:: ESTRATTO ::
E peggiora quando ci si rende conto che in assoluto gli “sviluppi” nei dialoghi sono molto, molto pochi. Di solito sono previste opzioni di dialogo quando iniziate e quando finite le quest, senza niente nel mezzo. Non c’è praticamente “comunicazione” con gli NPC, non vi viene permesso di dire loro cose che avete già scoperto e che potreste volergli comunicare, o per utilità o per puro piaciere. Di solito “dover parlare con qualcuno” e “poter parlare con qualcuno” coincidono, e uscendo da questo schema si entra nel Truman Show delle battute ripetute all’infinito senza motivo e senza andare da nessuna parte. Sul serio, è brutta quasi come in Diablo 2, solo che Divine Divinity è impostato come Baldur’s Gate.

 

Detto questo, il “livello” dei dialoghi, cioè il tono e lo stile, è… ok, immagino. Niente di geniale, e i personaggi sono caratterizzati in modo o molto caricaturale o molto scontato, con un paio di eccezioni comunque di sicuro dimenticabili. Il vostro personaggio è la cosa più anonima dopo l’Uomo Invisibile e il protagonista di Dragon Age Origins, ma questo in un gioco simile e di quegli anni è abbastanza prevedibile. Il grosso dei dialoghi sono solo scritti, ma almeno in base a quale delle sei alternative iniziali (tre classi, due sessi) si è preso ha dei tratti fisici e una voce diversa per le poche frasi parlate.

In generale, c’è un mischione di fatalismo para-serioso, tragedia e occasionalmente ironia da freddure che per funzionare funziona anche, ma solo perché per come è costruito il gioco non si fa molto caso al contesto globale e si seguono di più i vari momenti. [medio spoiler fino a dopo l’immagine] Il giovane re posseduto da un demone è parecchio interessante come idea, e porta a situazioni quasi ad un livello da Jeoffrey de Il Trono di Spade (questo, ricordo, in un gioco del 2002). Poi però basta che la parola magica per raggiungere il concilio che deve salvare il mondo sia un impronunciabile scioglilingua su cui si fa ironia da scuole elementari con tutti i personaggi coinvolti per rendere tutto inutile nell’ottica della creazione di un’atmosfera di tensione.
:::
:: RECORD ESTRATTI ::
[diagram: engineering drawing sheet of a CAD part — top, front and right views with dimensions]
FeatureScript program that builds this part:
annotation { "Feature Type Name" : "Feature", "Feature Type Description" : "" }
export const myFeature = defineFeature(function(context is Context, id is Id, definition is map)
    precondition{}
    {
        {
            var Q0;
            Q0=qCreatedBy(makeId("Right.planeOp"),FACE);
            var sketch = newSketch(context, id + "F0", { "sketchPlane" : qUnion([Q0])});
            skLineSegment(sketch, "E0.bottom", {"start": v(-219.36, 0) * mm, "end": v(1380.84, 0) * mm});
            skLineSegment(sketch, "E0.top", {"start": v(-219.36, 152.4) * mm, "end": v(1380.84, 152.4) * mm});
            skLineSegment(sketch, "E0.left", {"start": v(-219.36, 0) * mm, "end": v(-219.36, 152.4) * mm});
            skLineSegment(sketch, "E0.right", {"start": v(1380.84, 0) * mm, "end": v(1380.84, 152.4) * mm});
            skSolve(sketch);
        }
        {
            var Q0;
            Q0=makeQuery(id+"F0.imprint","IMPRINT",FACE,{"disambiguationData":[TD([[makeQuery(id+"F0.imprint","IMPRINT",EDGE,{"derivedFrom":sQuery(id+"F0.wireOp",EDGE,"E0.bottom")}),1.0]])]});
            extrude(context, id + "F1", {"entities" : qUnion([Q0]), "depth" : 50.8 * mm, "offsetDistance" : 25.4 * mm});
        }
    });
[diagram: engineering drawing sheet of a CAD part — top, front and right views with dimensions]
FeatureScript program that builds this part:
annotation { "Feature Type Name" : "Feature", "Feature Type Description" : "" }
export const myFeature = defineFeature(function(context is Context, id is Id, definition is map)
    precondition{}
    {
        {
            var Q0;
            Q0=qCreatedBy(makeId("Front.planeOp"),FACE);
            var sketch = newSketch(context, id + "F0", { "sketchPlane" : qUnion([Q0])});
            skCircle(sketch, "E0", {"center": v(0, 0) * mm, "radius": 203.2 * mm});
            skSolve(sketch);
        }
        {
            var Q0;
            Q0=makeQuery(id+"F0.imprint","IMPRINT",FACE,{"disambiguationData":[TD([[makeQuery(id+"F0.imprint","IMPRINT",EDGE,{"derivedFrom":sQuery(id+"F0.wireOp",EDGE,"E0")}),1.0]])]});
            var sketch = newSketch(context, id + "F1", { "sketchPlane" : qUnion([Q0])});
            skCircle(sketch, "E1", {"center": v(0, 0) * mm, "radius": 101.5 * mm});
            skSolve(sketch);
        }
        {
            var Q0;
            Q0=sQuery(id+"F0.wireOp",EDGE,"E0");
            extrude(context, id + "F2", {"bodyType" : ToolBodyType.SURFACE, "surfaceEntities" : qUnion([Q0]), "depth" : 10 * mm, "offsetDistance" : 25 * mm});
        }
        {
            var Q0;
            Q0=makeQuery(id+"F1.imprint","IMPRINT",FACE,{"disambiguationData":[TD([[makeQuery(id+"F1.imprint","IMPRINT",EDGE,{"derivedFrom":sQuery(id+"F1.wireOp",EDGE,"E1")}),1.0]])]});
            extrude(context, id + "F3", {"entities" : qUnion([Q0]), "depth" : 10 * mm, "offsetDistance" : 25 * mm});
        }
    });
:::
CONSEGNA 1
Riscrivi per favore come elenco puntato il paragrafo dell'estratto che inizia con «Detto questo, il “livello” dei dialoghi», mantenendone i fatti principali.
CONSEGNA 2
Per ciascuna affermazione indica se concorda con l'estratto, rispondendo sì o no e citando le parole decisive. (a) Le opzioni di dialogo sono di solito previste anche a metà delle quest. (b) Il gioco è del 2002. (c) Le alternative iniziali sono sei, date da tre classi e due sessi.

RISPOSTA ALL'ESERCIZIO 1
- Il tono e lo stile dei dialoghi sono accettabili, senza nulla di geniale.
- I personaggi sono caratterizzati in modo molto caricaturale o molto scontato, con un paio di eccezioni comunque dimenticabili.
- Il personaggio del giocatore è estremamente anonimo, cosa abbastanza prevedibile in un gioco simile e di quegli anni.
- La maggior parte dei dialoghi è solo scritta.
- In base a quale delle sei alternative iniziali (tre classi, due sessi) si sceglie, il personaggio ha tratti fisici diversi e una voce diversa per le poche frasi parlate.

RISPOSTA ALL'ESERCIZIO 2
(a) No: «Di solito sono previste opzioni di dialogo quando iniziate e quando finite le quest, senza niente nel mezzo.»
(b) Sì: «in un gioco del 2002»
(c) Sì: «sei alternative iniziali (tre classi, due sessi)»